System of nondistinct representatives efficiently solvable?

Question

We have sets S₁, S₂, ..., S_n. These sets do not have to be disjoint. Our task is to select a representative member for each set, such that the total number of elements selected is as small as possible. One element may be present in more than one set, and can represent all the sets it is included in. Is there an algorithm to solve this efficiently?

Answer 1

It is easier to answer this question after restatement: let the original sets S₁, S₂, ..., S_n be elements of the universe and let the original set members be sets themselves: T₁, T₂, ..., T_m (where T_i contains elements {S_j} which are the original sets containing corresponding member).

Now we have to cover universe S₁, S₂, ..., S_n with sets T₁, T₂, ..., T_m. Which is exactly Set cover problem. It is a well known NP-hard problem, so there is no algorithm to solve it efficiently (unless P=NP, as theorists usually say). As you can see from Wikipedia page, there is a greedy approximation algorithm; it is efficient, but approximation ratio is not very good.

Answer 2

I'm assuming that by "efficiently," you mean in polynomial time.

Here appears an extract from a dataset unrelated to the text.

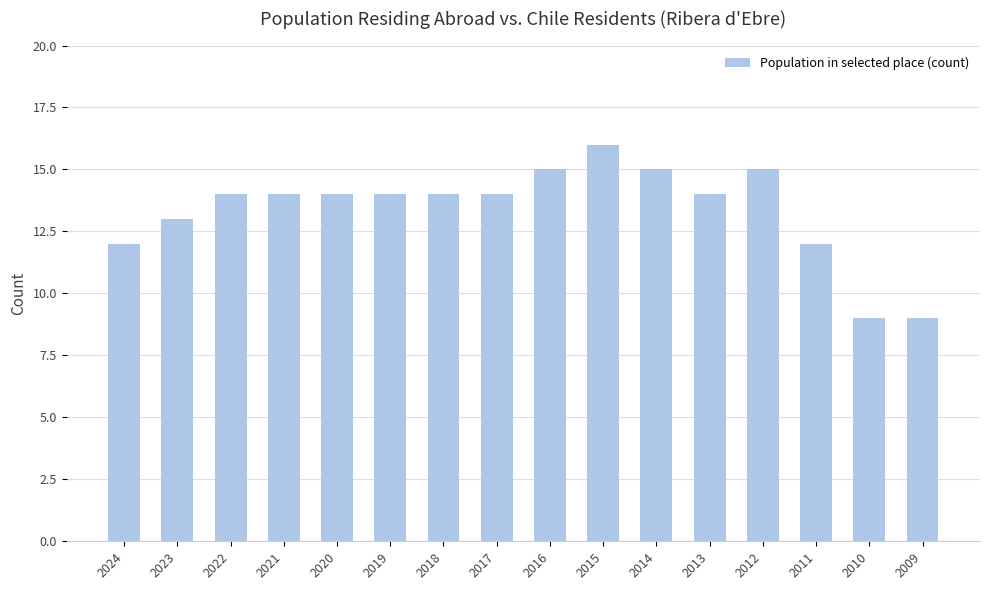

What is the difference between the maximum and minimum values?

7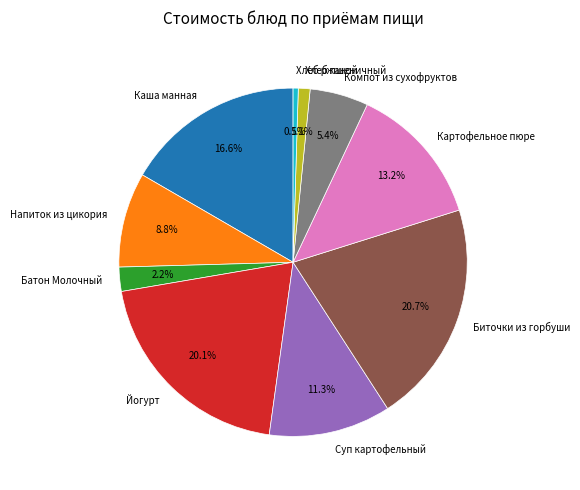

To the nearest percent, what percentage of the pie is Биточки из горбуши?

21%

Evgeny Kluev is correct, the problem is NP-hard. The decision version of it is known as the hitting set problem and was shown to be what we now call NP-complete soon after the introduction of that concept. While it's true that Evgeny's reduction is from the hitting set problem to the set cover problem, it's not hard to see an explicit inverse reduction.

Given a set C={C₁,C₂,...C_m} whose union is U={u₁,u₂,...,u_n}, we want to find a minimal-cardinality subset C' whose union is also equal to U. Define S_i in your initial problem as {C_j in C | u_i is an element of C_j}. The minimum hitting set of S={S₁,S₂,...,S_n} is then equal to our desired C'.